1.0 Initiating Process Group:
- 1.1 Incident Command System project Charter
- 1.2 Stakeholder Register
- 1.3 Stakeholder Analysis Matrix
2.0 Planning Process Group:
- 2.1 Incident Command System project Management Plan
- 2.2 Scope Management Plan
- 2.3 Requirements Management Plan
- 2.4 Requirements Documentation
- 2.5 Requirements Traceability Matrix
- 2.6 Incident Command System project Scope Statement
- 2.7 Assumption and Constraint Log
- 2.8 Work Breakdown Structure
- 2.9 WBS Dictionary
- 2.10 Schedule Management Plan
- 2.11 Activity List
- 2.12 Activity Attributes
- 2.13 Milestone List
- 2.14 Network Diagram
- 2.15 Activity Resource Requirements
- 2.16 Resource Breakdown Structure
- 2.17 Activity Duration Estimates
- 2.18 Duration Estimating Worksheet
- 2.19 Incident Command System project Schedule
- 2.20 Cost Management Plan
- 2.21 Activity Cost Estimates
- 2.22 Cost Estimating Worksheet
- 2.23 Cost Baseline
- 2.24 Quality Management Plan
- 2.25 Quality Metrics
- 2.26 Process Improvement Plan
- 2.27 Responsibility Assignment Matrix
- 2.28 Roles and Responsibilities
- 2.29 Human Resource Management Plan
- 2.30 Communications Management Plan
- 2.31 Risk Management Plan
- 2.32 Risk Register
- 2.33 Probability and Impact Assessment
- 2.34 Probability and Impact Matrix
- 2.35 Risk Data Sheet
- 2.36 Procurement Management Plan
- 2.37 Source Selection Criteria
- 2.38 Stakeholder Management Plan
- 2.39 Change Management Plan
3.0 Executing Process Group:
- 3.1 Team Member Status Report
- 3.2 Change Request
- 3.3 Change Log
- 3.4 Decision Log
- 3.5 Quality Audit
- 3.6 Team Directory
- 3.7 Team Operating Agreement
- 3.8 Team Performance Assessment
- 3.9 Team Member Performance Assessment
- 3.10 Issue Log
4.0 Monitoring and Controlling Process Group:
- 4.1 Incident Command System project Performance Report
- 4.2 Variance Analysis
- 4.3 Earned Value Status
- 4.4 Risk Audit
- 4.5 Contractor Status Report
- 4.6 Formal Acceptance
5.0 Closing Process Group:
- 5.1 Procurement Audit
- 5.2 Contract Close-Out
- 5.3 Incident Command System project or Phase Close-Out
- 5.4 Lessons Learned
With this Three Step process you will have all the tools you need for any Incident Command System project with this in-depth Incident Command System Toolkit.
In using the Toolkit you will be better able to:
- Diagnose Incident Command System projects, initiatives, organizations, businesses and processes using accepted diagnostic standards and practices
- Implement evidence-based best practice strategies aligned with overall goals
- Integrate recent advances in Incident Command System and put process design strategies into practice according to best practice guidelines
Defining, designing, creating, and implementing a process to solve a business challenge or meet a business objective is the most valuable role; In EVERY company, organization and department.
Unless you are talking a one-time, single-use project within a business, there should be a process.

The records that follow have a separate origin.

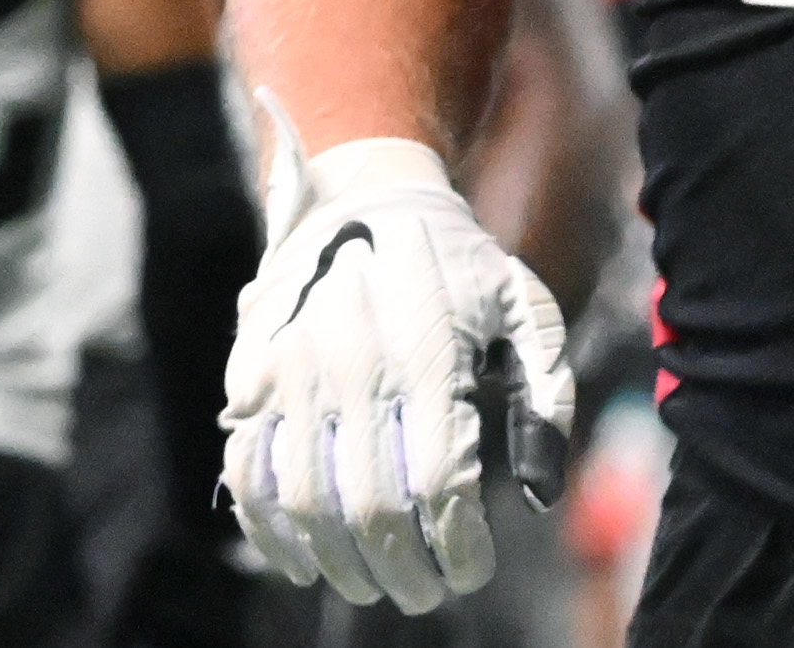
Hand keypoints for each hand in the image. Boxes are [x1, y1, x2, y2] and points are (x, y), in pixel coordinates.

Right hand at [222, 137, 573, 613]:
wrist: (368, 199)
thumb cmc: (461, 268)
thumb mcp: (525, 311)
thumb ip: (545, 398)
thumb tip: (539, 494)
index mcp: (428, 352)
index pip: (439, 480)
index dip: (455, 544)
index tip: (471, 572)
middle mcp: (354, 367)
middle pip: (372, 505)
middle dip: (403, 568)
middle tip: (424, 593)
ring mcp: (294, 376)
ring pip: (306, 503)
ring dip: (340, 562)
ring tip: (374, 585)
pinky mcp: (252, 381)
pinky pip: (249, 475)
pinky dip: (270, 532)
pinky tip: (304, 562)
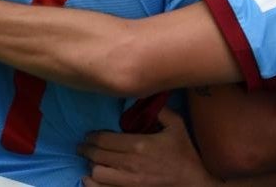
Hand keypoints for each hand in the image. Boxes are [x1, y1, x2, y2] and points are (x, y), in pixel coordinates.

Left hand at [81, 109, 219, 186]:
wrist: (192, 183)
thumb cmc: (185, 155)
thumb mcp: (178, 127)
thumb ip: (161, 111)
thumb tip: (145, 97)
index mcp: (139, 145)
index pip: (105, 139)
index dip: (92, 137)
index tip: (89, 135)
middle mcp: (130, 164)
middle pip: (97, 155)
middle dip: (86, 149)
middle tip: (82, 146)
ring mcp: (128, 182)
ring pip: (96, 173)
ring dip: (91, 166)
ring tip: (91, 161)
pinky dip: (92, 184)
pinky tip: (89, 179)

Whether that process is managed and implemented by humans, AI, or a combination of the two, it needs to be designed by someone with a complex enough perspective to ask the right questions. Someone capable of asking the right questions and step back and say, 'What are we really trying to accomplish here? And is there a different way to look at it?'
This Toolkit empowers people to do just that - whether their title is entrepreneur, manager, consultant, (Vice-)President, CxO etc... - they are the people who rule the future. They are the person who asks the right questions to make Incident Command System investments work better.

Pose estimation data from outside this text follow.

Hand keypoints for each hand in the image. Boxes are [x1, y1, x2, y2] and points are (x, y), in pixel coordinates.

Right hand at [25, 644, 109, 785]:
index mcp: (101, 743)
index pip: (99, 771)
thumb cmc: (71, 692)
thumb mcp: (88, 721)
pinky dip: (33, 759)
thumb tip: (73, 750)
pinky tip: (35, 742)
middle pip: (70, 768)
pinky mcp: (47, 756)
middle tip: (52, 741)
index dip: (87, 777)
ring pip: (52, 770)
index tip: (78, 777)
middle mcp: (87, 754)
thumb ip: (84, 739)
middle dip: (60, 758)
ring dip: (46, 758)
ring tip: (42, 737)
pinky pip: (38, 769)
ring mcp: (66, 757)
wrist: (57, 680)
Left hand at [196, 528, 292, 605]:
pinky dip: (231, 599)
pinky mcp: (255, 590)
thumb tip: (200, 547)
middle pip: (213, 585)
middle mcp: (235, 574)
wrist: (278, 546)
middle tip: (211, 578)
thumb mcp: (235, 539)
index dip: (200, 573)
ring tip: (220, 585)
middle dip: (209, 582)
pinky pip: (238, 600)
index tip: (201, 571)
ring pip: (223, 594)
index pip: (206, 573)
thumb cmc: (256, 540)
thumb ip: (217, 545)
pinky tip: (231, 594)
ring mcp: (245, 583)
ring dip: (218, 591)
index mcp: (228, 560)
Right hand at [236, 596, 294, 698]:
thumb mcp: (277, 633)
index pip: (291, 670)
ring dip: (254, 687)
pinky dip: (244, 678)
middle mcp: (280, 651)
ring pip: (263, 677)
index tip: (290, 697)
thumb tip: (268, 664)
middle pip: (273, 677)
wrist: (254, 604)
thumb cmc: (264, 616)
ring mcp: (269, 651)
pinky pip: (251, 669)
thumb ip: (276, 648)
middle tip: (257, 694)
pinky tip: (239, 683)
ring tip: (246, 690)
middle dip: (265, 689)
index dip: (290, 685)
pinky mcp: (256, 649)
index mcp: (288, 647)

This Incident Command System All-Inclusive Toolkit enables You to be that person.
Includes lifetime updates
Every self assessment comes with Lifetime Updates and Lifetime Free Updated Books. Lifetime Updates is an industry-first feature which allows you to receive verified self assessment updates, ensuring you always have the most accurate information at your fingertips.